Rinaldo Zobele vom Schweizer Eisenbahnverband, SEV, will jetzt gegen die schwächeren Sicherheitsbestimmungen kämpfen. Gegenüber «10vor10» sagt Zobele: «Für uns Lokführer ist dies ein sehr ungutes
Gefühl, so zu fahren. Wir wissen so nicht, ob die Sicherheitsvorrichtungen im Laufe des Tages funktionieren würden in einem Notfall.»
«Kein Zug fährt ohne Sicherheits-Abklärung»
SBB-Sprecher Christian Ginsig sagt gegenüber «10vor10», an der Sicherheit gebe es keine Abstriche. «Wir haben einen sehr dichten Fahrplan, und wir wollen die Züge nicht zusätzlich verspäten.
Darum teilen wir die Sicherheitschecks neu in kleine Portionen über den Tag verteilt auf.
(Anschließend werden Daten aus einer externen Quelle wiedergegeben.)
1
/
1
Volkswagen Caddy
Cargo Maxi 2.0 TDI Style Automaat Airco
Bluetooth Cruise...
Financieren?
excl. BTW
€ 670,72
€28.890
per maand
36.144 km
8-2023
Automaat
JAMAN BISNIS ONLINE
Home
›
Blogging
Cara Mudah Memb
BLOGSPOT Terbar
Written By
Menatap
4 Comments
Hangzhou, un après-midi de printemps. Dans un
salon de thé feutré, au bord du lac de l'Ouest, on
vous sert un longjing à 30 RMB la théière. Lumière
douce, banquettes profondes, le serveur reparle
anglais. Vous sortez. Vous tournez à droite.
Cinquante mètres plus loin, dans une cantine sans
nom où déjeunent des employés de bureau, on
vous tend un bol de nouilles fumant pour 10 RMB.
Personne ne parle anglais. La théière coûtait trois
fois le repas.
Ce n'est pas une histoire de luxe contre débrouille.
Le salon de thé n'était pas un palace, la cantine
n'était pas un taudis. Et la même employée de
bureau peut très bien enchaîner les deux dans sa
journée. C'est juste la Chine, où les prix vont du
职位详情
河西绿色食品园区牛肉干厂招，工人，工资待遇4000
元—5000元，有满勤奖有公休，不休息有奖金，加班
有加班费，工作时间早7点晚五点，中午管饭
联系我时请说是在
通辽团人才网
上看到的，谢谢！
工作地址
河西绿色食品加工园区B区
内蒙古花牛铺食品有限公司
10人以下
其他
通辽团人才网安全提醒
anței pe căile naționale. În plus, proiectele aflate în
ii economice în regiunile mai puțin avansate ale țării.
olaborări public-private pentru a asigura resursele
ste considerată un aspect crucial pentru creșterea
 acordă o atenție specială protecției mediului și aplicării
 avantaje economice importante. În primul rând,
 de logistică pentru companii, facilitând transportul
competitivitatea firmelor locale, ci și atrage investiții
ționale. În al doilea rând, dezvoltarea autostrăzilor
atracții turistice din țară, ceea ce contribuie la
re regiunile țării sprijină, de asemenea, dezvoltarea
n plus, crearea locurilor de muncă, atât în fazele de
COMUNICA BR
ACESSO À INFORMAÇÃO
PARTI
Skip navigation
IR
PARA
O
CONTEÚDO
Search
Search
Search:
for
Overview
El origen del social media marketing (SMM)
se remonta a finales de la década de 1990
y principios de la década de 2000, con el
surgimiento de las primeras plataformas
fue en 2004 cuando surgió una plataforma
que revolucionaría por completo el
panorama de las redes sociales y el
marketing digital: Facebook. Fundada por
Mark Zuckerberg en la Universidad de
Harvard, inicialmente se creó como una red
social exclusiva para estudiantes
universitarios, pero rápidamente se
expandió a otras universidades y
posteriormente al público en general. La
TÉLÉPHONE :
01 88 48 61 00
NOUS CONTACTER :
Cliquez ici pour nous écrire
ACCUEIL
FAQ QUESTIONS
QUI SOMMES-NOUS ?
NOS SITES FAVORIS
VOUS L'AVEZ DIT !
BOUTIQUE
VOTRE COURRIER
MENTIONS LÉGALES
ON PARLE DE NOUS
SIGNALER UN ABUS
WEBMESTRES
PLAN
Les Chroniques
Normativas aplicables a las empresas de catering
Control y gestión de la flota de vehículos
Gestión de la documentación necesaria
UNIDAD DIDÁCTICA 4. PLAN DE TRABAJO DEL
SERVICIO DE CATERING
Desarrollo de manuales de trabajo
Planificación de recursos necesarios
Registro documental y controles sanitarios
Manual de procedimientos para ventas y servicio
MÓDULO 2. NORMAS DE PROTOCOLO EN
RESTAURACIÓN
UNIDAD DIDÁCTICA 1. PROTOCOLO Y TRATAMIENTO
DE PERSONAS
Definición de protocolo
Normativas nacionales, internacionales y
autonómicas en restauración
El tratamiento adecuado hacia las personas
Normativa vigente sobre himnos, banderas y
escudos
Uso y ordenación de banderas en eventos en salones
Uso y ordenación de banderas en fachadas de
Doch ein Zug wird bei der SBB nur auf die Schiene geschickt, wenn sämtliche sicherheitsrelevanten
Erfordernisse abgeklärt sind.»
Bericht SF 10vor10 vom 16. September 2010
Lockerung der SBB-Sicherheits-Checks sorgt für Empörung
Seit rund einem Monat dürfen die Lokführer der SBB den Zug in Bewegung setzen, ohne vor der ersten Fahrt einen Sicherheits-Check gemacht zu haben. Diese Lockerung der Sicherheitsvorschriften hat nicht nur bei den Lokführern für Empörung gesorgt. Namhafte Verkehrspolitiker fordern nun, dass die SBB die umstrittene Weisung zurückzieht.
Jahrelang mussten die Lokführer vor der ersten Fahrt morgens einen Sicherheits-Check der Lok durchführen, wie «10vor10» berichtet. Nach einer Weisung vom 13. August 2010 reicht es nun aber, die
Prüfung irgendwann im Laufe des Tages durchzuführen - dies, um allfällige Verspätungen im Fahrplan zu vermeiden.
Max Binder, Nationalrat und Präsident der Verkehrskommission, hat absolut kein Verständnis für die neue Weisung. Wie er gegenüber «10vor10» sagt, ist der Check auch wichtig, damit der Lokführer
seine Fahrt mit einem gutes Gefühl startet. Binder fordert, dass die SBB diese Weisung «blitzartig» zurücknimmt.
Die SBB hingegen betont, die Züge würden auch ohne morgendlichen Notfall-Check sicher fahren. Die Bremsproben und die technischen Kontrollen muss man am Morgen machen, wie Andreas Rufener, Leiter Betriebsvorschriften SBB, erklärt. Hingegen die Sicherheitseinrichtungen müssten einfach einmal innerhalb des Tages gemacht werden. Die Sicherheit sei jedoch voll gewährleistet.
Bei den zu überprüfenden Sicherheitsvorrichtungen handelt es sich unter anderem um automatische Bremssysteme. Diese verhindern, dass eine Lok weiterfährt, wenn der Lokführer beispielsweise bewusstlos ist oder ein Rotlicht übersieht.